Yikes. If my dissertation were that long, I'd still be working on it. You must be in a program that actually cares about their students' dissertations. Mine was pretty much a hoop. Then again, no one expects you (or me, that is) to have a new idea about Shakespeare. Hm. I'm sure that my whole diss was under 50,000 words: three chapters, intro and conclusion.

I guess it also depends on what kind of job you want. I wanted a teaching job, not a R1 job. So I just got 'er done. What kind of job do you want?

Good Enough Woman said...

Fie, I think that in the UK, the 100,000 word thesis (dissertation) is typical. The whole degree is focused more on the thesis itself-- no comps, no orals, little coursework. It's all about the thesis. As for a job? I'll probably just keep the one I have. If, after I'm finished, the university in my town hires a c18 person, or a Brit Lit generalist, I *might* consider applying, but, frankly, I don't think I'd be very competitive even though I have a lot of friends among the faculty there. They get applicants from Yale now. Plus, I can't imagine they'd be able to match the salary that I'll be making by then at my current position. So, as crazy as it sounds, I'm kind of doing the thesis just for my own sake. I'll get a little raise in salary that, over time, will cover the money it cost to do the program. I do hope, perhaps, that the PhD might open some opportunities here or there in the future, but I've got a good CC job, and I'm thankful for it. Reading so many academic blogs makes me realize how thankful I am! BTW, I hope you're feeling better!

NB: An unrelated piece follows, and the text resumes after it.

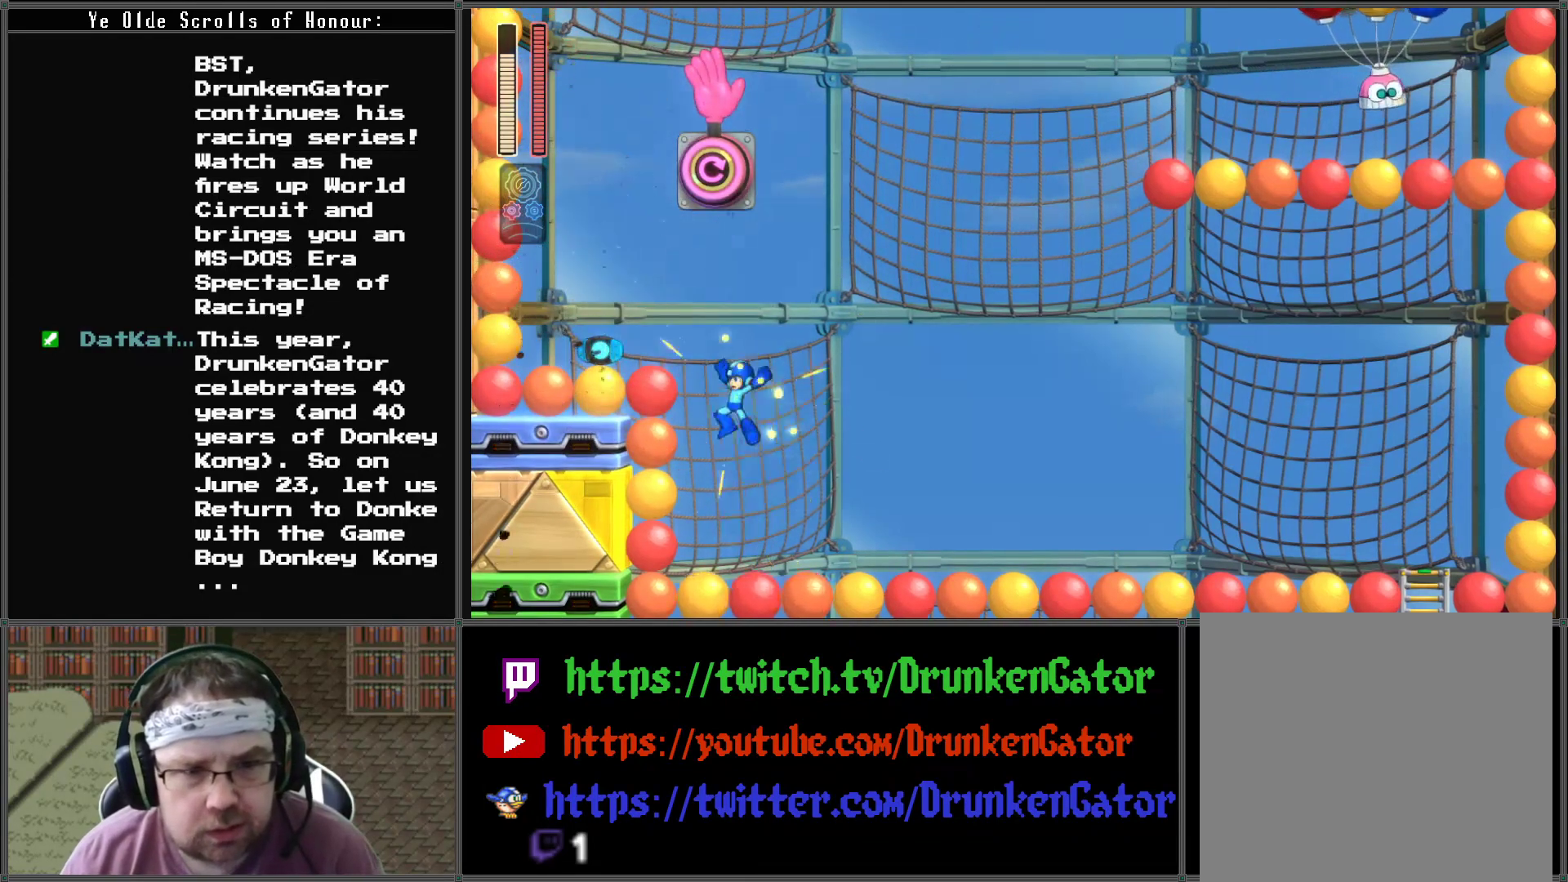
{"buttons": ["A", "DPAD_LEFT"], "left_stick": "center", "right_stick": "center", "events": []}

This Ro(a)mantic Life said...

The plan sounds so nice and concrete. Glad you've got it all mapped out and that you've got what look like very manageable steps to get from now till the end of the timeline. Yay, GEW!

loveskidlit said...

Good plan. Very manageable! And I agree: reading academic blogs is heart breaking. I can't imagine being on the market right now (sorry, Fie!).